- [Aim]:
Return, word for word, the part of the records that opens with the line containing "family: Betulaceae" and closes with the line containing "genus: Drosera", with both of those lines included.

- [Stored rows]:
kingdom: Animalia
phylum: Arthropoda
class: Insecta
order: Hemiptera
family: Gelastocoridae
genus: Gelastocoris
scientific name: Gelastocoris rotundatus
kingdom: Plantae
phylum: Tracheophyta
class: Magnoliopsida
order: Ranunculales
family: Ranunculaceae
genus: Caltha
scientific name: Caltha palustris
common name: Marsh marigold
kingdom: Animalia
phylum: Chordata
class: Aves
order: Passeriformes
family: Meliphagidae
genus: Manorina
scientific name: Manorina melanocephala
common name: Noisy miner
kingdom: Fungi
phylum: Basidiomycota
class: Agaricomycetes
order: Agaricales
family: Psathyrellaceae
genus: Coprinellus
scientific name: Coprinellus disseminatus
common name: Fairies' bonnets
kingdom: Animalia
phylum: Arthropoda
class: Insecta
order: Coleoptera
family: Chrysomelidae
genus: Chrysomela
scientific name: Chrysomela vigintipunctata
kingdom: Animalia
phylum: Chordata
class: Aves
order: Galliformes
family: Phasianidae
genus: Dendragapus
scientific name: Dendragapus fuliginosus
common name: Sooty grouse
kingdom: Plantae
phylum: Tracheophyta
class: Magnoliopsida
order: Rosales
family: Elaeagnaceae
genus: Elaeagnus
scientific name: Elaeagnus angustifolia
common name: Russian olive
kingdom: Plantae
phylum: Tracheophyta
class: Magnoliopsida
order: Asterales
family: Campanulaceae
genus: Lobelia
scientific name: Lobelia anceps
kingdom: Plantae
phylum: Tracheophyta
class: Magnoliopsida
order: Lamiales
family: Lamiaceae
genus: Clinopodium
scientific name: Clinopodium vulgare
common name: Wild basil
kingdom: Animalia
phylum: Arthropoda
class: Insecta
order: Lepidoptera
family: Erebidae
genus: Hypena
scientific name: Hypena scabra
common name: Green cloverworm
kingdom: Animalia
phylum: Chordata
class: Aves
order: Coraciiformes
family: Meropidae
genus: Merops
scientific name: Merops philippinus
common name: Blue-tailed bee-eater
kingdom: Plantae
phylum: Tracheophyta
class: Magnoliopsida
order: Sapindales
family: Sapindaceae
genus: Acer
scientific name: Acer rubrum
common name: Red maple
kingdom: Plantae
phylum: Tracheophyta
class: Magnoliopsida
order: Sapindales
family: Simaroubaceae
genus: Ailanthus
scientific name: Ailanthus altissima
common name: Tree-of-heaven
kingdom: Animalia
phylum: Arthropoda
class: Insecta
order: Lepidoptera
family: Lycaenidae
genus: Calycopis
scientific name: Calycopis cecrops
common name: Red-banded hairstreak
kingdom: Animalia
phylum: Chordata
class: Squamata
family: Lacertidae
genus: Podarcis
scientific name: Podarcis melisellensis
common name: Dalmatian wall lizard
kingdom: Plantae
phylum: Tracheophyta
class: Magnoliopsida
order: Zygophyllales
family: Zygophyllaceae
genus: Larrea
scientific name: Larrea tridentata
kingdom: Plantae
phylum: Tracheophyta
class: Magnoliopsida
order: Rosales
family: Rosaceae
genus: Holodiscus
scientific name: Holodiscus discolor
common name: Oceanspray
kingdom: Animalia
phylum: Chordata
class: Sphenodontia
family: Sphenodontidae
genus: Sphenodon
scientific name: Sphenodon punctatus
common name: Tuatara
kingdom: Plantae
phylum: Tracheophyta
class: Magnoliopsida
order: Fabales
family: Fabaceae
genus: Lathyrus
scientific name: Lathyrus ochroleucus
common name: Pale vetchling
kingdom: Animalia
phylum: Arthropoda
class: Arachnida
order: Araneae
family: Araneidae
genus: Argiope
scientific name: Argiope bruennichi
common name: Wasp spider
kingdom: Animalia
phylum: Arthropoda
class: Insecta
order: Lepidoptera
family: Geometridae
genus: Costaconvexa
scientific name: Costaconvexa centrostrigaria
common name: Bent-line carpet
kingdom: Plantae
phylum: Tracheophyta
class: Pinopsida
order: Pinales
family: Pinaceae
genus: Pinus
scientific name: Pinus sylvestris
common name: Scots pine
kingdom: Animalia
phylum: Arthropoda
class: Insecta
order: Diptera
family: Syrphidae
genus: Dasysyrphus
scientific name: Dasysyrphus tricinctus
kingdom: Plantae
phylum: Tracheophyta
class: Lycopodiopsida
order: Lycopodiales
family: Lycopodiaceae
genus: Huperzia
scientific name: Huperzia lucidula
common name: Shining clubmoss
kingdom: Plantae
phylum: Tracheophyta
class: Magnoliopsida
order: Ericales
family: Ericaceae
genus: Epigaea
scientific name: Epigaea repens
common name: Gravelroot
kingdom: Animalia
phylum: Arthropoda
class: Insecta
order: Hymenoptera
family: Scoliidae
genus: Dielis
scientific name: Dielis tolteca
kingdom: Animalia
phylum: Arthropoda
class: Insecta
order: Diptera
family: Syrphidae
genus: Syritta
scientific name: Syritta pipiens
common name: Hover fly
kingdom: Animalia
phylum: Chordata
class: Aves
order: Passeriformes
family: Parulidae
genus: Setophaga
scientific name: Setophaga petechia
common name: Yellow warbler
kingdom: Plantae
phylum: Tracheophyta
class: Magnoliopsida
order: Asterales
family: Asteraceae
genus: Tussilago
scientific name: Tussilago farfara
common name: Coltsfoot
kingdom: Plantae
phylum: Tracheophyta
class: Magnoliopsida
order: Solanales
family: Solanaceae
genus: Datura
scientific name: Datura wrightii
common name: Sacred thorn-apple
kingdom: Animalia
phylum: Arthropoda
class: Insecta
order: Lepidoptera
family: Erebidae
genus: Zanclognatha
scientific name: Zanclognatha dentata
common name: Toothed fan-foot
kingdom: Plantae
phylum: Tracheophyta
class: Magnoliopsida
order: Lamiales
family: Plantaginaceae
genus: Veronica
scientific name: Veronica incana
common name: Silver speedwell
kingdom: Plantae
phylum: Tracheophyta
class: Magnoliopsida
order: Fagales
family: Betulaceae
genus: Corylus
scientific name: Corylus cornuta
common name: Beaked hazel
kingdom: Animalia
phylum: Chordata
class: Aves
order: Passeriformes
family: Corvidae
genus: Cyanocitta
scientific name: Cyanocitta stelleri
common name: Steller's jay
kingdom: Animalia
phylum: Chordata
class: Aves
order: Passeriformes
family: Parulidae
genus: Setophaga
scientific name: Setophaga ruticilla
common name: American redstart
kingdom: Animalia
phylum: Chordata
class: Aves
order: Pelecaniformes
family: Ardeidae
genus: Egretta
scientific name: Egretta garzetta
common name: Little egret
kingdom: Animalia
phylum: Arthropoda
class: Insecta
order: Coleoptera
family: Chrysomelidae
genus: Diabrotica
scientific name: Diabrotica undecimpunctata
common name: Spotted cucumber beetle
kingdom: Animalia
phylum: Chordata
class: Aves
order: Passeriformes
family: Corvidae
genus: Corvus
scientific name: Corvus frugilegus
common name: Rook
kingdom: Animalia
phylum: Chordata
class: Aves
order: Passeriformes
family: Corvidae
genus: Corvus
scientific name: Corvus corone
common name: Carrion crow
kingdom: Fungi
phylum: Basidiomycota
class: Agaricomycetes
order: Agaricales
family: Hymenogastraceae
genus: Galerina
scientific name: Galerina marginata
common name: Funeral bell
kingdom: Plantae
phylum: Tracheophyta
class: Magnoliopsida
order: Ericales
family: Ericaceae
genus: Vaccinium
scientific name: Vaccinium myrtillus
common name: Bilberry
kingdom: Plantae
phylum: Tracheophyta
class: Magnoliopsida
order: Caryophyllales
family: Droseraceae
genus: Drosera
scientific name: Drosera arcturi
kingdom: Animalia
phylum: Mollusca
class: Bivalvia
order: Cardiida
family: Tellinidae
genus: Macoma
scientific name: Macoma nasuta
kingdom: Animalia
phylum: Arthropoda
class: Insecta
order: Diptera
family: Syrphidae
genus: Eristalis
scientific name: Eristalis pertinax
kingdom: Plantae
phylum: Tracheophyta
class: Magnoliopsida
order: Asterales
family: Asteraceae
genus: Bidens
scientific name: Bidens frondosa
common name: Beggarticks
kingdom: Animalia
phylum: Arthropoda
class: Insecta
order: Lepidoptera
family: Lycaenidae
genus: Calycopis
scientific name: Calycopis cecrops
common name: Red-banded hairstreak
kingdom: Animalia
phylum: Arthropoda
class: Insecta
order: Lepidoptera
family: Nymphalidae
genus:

- [Output]:
family: Betulaceae
genus: Corylus
scientific name: Corylus cornuta
common name: Beaked hazel
kingdom: Animalia
phylum: Chordata
class: Aves
order: Passeriformes
family: Corvidae
genus: Cyanocitta
scientific name: Cyanocitta stelleri
common name: Steller's jay
kingdom: Animalia
phylum: Chordata
class: Aves
order: Passeriformes
family: Parulidae
genus: Setophaga
scientific name: Setophaga ruticilla
common name: American redstart
kingdom: Animalia
phylum: Chordata
class: Aves
order: Pelecaniformes
family: Ardeidae
genus: Egretta
scientific name: Egretta garzetta
common name: Little egret
kingdom: Animalia
phylum: Arthropoda
class: Insecta
order: Coleoptera
family: Chrysomelidae
genus: Diabrotica
scientific name: Diabrotica undecimpunctata
common name: Spotted cucumber beetle
kingdom: Animalia
phylum: Chordata
class: Aves
order: Passeriformes
family: Corvidae
genus: Corvus
scientific name: Corvus frugilegus
common name: Rook
kingdom: Animalia
phylum: Chordata
class: Aves
order: Passeriformes
family: Corvidae
genus: Corvus
scientific name: Corvus corone
common name: Carrion crow
kingdom: Fungi
phylum: Basidiomycota
class: Agaricomycetes
order: Agaricales
family: Hymenogastraceae
genus: Galerina
scientific name: Galerina marginata
common name: Funeral bell
kingdom: Plantae
phylum: Tracheophyta
class: Magnoliopsida
order: Ericales
family: Ericaceae
genus: Vaccinium
scientific name: Vaccinium myrtillus
common name: Bilberry
kingdom: Plantae
phylum: Tracheophyta
class: Magnoliopsida
order: Caryophyllales
family: Droseraceae
genus: Drosera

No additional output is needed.